I recall the lack of extensibility in gcc being deliberate, according to RMS -- he wnated everything around gcc to be free, and plugins would allow for non-GPL or even closed source code.
Deliberately harming your users to own the corps. Jokes aside, open source is great, but RMS’s perspective is extreme. I don’t think it’s an exaggeration to say that the overall quantity and quality of open source software is much greater because of closed source software because companies fund open source initiatives with profits from closed source initiatives and then the second order effects of maintaining a huge pool of professional programmers, some of whom use their skills to contribute to OSS.
I think you have to put his principles in a historical perspective. Sure it sounds somewhat extreme today when OSS dominates many layers of our business stacks. But assuming that the industry would have naturally seen the OSS light is far from a given IMHO. I think copyleft licenses where a very important springboard to start the virtuous OSS cycle.
No one should make money selling software. Beg for donations or sell ads if you need to pay your bills. Or get a cushy university appointment like me, and spend your days polemicizing about freedom.
That's your moral view, but you missed my point which is that it's incompatible with a florishing ecosystem of open source software.
Open source software existed before closed-source software was even a thing. Software used to come in source-code and freely-redistributable form; it was basically funded as a loss leader for things like hardware and support, that could be billed for. Many companies today which fund FLOSS have very similar models, only with other sorts of value-added services being added to the toolset. Others have even managed to pay for FLOSS directly via crowd-funding.
To be clear, "OSS predates CSS" is not a refutation for "CSS makes the OSS ecosystem larger and more robust". Apologies if that's not the point you were trying to make.
the funny thing is that gcc was pretty easy to extend before the eggs split. unfortunately, it was also pretty stagnant and nowhere near as good of a compiler suite as it is today.
The key element was Andreas Heijlsberg work on the Roslyn C# compiler which exposed all stages as APIs (e.g. AST etc). He calls the dragon book as significant outdated when it comes to modern compilers (Channel9 video).

That then transferred to TypeScript, which again influenced VS Code. OmniSharp was then externalizing it. In VS Code I think Erich Gamma took it over and put it into standardized a protocol.

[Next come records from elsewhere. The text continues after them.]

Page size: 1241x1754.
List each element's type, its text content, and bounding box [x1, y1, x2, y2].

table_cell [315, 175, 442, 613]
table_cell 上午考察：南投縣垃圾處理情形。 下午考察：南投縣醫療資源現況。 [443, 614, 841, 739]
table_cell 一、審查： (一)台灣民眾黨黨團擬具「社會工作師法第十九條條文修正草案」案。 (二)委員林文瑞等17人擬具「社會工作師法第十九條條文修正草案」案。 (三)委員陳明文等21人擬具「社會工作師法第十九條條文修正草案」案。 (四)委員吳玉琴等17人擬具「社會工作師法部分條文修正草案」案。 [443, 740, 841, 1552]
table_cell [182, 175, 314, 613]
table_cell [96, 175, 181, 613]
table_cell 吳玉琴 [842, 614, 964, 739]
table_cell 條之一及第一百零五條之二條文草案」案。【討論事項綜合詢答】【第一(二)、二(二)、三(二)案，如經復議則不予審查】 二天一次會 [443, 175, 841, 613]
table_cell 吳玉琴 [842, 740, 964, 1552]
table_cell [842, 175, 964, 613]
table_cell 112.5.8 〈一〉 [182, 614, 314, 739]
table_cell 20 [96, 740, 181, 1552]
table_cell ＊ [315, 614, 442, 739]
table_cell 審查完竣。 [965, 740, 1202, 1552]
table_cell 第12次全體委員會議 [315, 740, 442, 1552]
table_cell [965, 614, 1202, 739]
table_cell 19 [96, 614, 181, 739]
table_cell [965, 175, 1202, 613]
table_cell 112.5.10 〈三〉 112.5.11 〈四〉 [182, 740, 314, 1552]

The Tiger book is a better reference nowadays.

Another good alternatives are "Compiling with Continuations" and "Lisp in Small Pieces".

I wish there was a book that teaches how to create a programming language based on the Roslyn idea.
Well that's great to know. I just bought the dragon book. Is there a better book out there?
It is still a pretty damm book to read about compilers, if not anything else, at least from historical perspective.

The Tiger book, "Compiling with Continuations" and "Lisp in Small Pieces" are some of my favourite ones.

Then if you want to learn about language semantics validation, "Formal Syntax and Semantics of Programming Languages: A Laboratory Based Approach".

> many things seem obvious in hindsight.

The best ideas seem obvious in hindsight. I've had the experience of reading some books that explain groundbreaking ideas so well that you feel "shit, that's obvious. I should have thought of that". I think Language Server protocol is similar.

It sounds pretty much like Steve Yegge's Grok project (now "Kythe") from over a decade ago. They just started at a different use case.